Insurance is provided to the public by three major sources:
In property and casualty insurance, “service providers” generally refer to organizations that deliver or administer risk-management and loss-adjustment services rather than issuing policies. Examples include claim-adjusting firms, inspection bureaus, and rating organizations such as ISO (Insurance Services Office), which support insurers by providing data, forms, and statistical services.
The federal government offers several property and casualty programs designed to insure against catastrophic or uninsurable risks, such as National Flood Insurance (NFIP), Federal Crop Insurance, and Terrorism Risk Insurance (TRIA).
At the state level, governments are involved in providing unemployment and workers’ compensation insurance, as well as residual market or “shared market” mechanisms like Fair Access to Insurance Requirements (FAIR) Plans and Joint Underwriting Associations (JUAs) that ensure property coverage availability when private markets will not insure high-risk applicants.
These public programs serve as safety nets for specific classes of risk or individuals who cannot obtain coverage in the voluntary market.
Private insurers may be organized as stock companies, mutual companies, reciprocal insurers, or fraternal organizations. An insurance company intending to do business in any given state must be authorized by the director/commissioner of insurance. If the director is satisfied that the insurer meets that state’s standards of financial strength, and that allowing them the opportunity to sell insurance in the state doesn’t jeopardize the public interest, they will be granted a certificate of authority and will be referred to as admitted or authorized.
Companies that are structured in a traditional corporate manner are called stock companies. These companies are owned by stockholders who may or may not be policy owners. Profits made by a stock company are passed on to the stockholders in the form of stock dividends. Most property and casualty insurers today are organized as stock companies.
A mutual insurance company is owned by its policy owners. It is structured as a corporation, with the exception that ownership in the company is evidenced through ownership of a policy, not a stock certificate. Earnings from a mutual company’s operations are passed on to the policy owners in the form of policy dividends.
Mutual companies distribute policy dividends through participating policies. This term reflects the fact that policy owners participate in the earnings of the company. Stock companies generally issue only non-participating policies, meaning that policy owners do not share in company profits. Mutual companies operate on a not-for-profit basis for the benefit of policyholders, though they are not legally classified as nonprofit entities under tax law.
Through individual indemnity agreements, certain groups of people provide insurance for one another. Each insured of the reciprocal is called a subscriber. Each subscriber is allocated a separate account where his/her premiums are paid and interest earned is tracked. If any subscriber suffers a loss covered by the reciprocal insurance, each subscriber’s account would be charged a proportional amount based on the subscriber’s premium or exposure to pay the claim. The party who acts as principal of a reciprocal insurance company is known as an attorney-in-fact.
Fraternal benefit societies primarily operate in the life and health sector and are rarely involved in P&C insurance. For property and casualty purposes, this category can instead include certain nonprofit mutual aid groups or cooperatives that insure members for specific risks (for example, church property or agricultural co-ops).
Lloyd’s of London is not an insurance company, but is similar to a stock exchange. Just as an exchange provides facilities for its members but does not buy or sell securities itself, Lloyd’s provides a meeting place to its members who actually transact the business of insurance. Members may be individuals or corporations and are grouped into syndicates, but they remain individually liable and responsible for the contracts of insurance they enter into.
For some risks, the only market may be with specialty carriers. Excess and Surplus Lines is the name given to insurance for which there is no market or insurance available through authorized carriers in the state where the risk arises or is located.

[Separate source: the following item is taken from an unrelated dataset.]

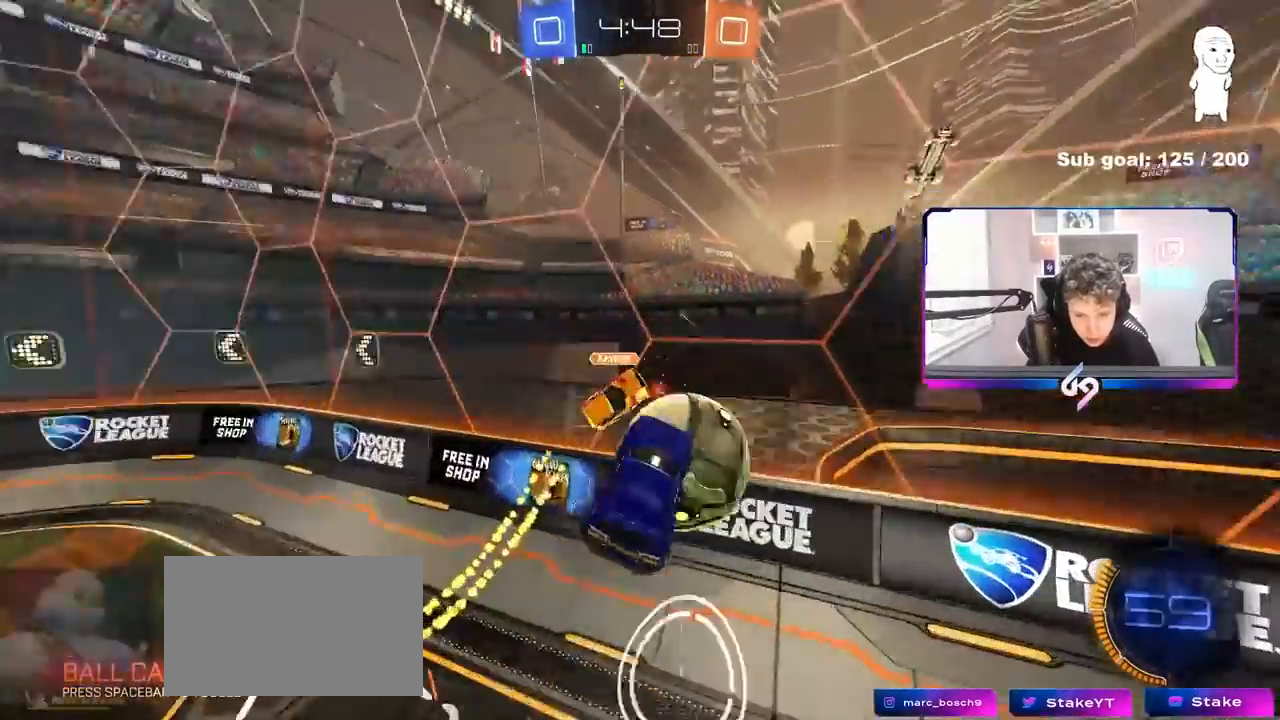
{"keys": ["d", "w"], "mouse": [], "events": [[33, "w", "down"], [83, "shift", "up"]]}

Reinsurance is a contract between insurers that exists when one insurer (the reinsurer) agrees to accept a portion of a risk covered by another insurer (typically a smaller company). The ceding company is responsible for any coverage it has written, but will have a legitimate claim against the reinsurer for any portion of its loss that is reinsured.
A quota share agreement involves a ceding insurer agreeing to pay a reinsurer a specific percentage (i.e. 30%) of the premium collected if the reinsurer agrees to pay the same percentage of any loss that occurs.
An excess loss agreement involves the reinsurer agreeing to pay only when a loss exceeds a specific amount.
Another method of categorizing private insurers that disregards whether they are a stock, mutual, reciprocal, or fraternal organization relates to the regulation of insurers. To better understand this concept, it is important to know that the insurance industry is regulated primarily at the state level (not federal) and insurers can be categorized by their state of domicile.
After the South-Eastern Underwriters Decision established that insurance transacted across state lines was interstate commerce, the McCarran-Ferguson Act was drafted to give the federal government the right to regulate insurance, but only to the extent that the state does not.
Insurance is provided to the public through 3 main sources: Service Providers, Government, and Private Commercial Insurers.
Private insurers are further divided into different types:
Other types of private insurers include Lloyd’s of London (not an insurance company but a market for insurance transactions), Excess and Surplus Lines (specialty carriers for unique risks), and reinsurers (accept a portion of risk from other insurers).